(Data visualization images)

═══

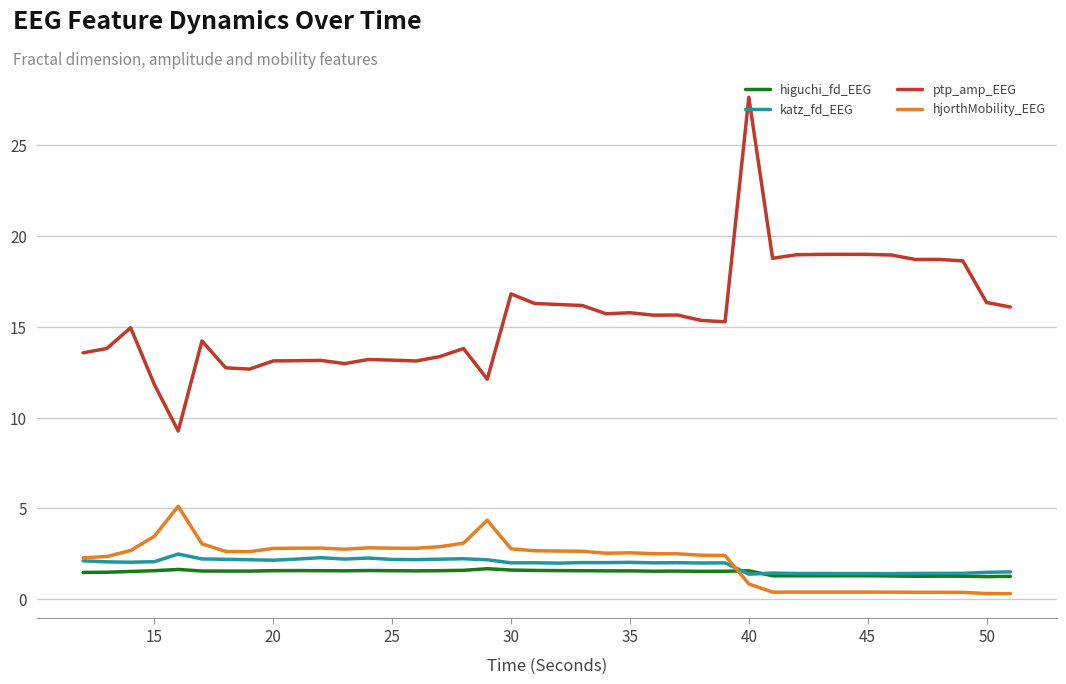

Which series has the largest range (max minus min)?

ptp_amp_EEG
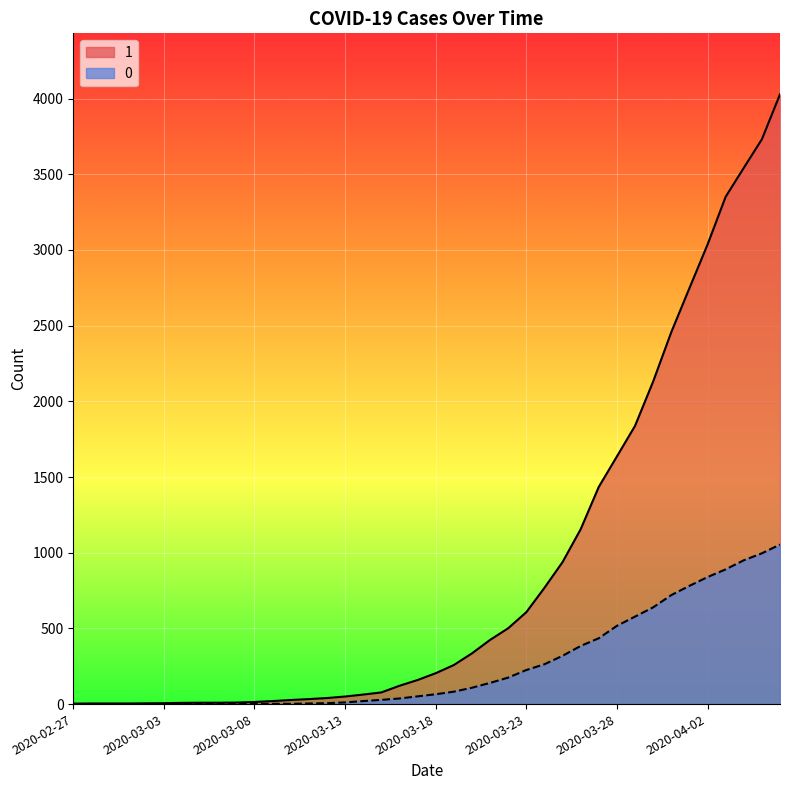

Reading left to right, transcribe all the data shown in this chart.

1: 2020-02-27=3	2020-02-28=4	2020-02-29=4	2020-03-01=4	2020-03-02=5	2020-03-03=6	2020-03-04=8	2020-03-05=9	2020-03-06=9	2020-03-07=10	2020-03-08=14	2020-03-09=20	2020-03-10=27	2020-03-11=33	2020-03-12=40	2020-03-13=50	2020-03-14=63	2020-03-15=77	2020-03-16=121	2020-03-17=159	2020-03-18=204	2020-03-19=258	2020-03-20=335	2020-03-21=424	2020-03-22=501	2020-03-23=607	2020-03-24=768	2020-03-25=938	2020-03-26=1155	2020-03-27=1435	2020-03-28=1636	2020-03-29=1838	2020-03-30=2131	2020-03-31=2457	2020-04-01=2747	2020-04-02=3035	2020-04-03=3351	2020-04-04=3542	2020-04-05=3731	2020-04-06=4028
0: 2020-02-27=0	2020-02-28=0	2020-02-29=0	2020-03-01=0	2020-03-02=0	2020-03-03=0	2020-03-04=0	2020-03-05=0	2020-03-06=0	2020-03-07=1	2020-03-08=2	2020-03-09=2	2020-03-10=2	2020-03-11=4	2020-03-12=6	2020-03-13=11	2020-03-14=20	2020-03-15=28	2020-03-16=37	2020-03-17=51	2020-03-18=65	2020-03-19=82	2020-03-20=108	2020-03-21=140	2020-03-22=175	2020-03-23=225	2020-03-24=263	2020-03-25=319	2020-03-26=384	2020-03-27=435	2020-03-28=517	2020-03-29=578	2020-03-30=639	2020-03-31=720	2020-04-01=781	2020-04-02=839	2020-04-03=890	2020-04-04=950	2020-04-05=996	2020-04-06=1054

═══

Copy the records from their start through the line containing "Reading left to", substituting "greatest" for "largest" and keeping everything else the same. Leave the pictures out.

Which series has the greatest range (max minus min)?

ptp_amp_EEG

Reading left to right, transcribe all the data shown in this chart.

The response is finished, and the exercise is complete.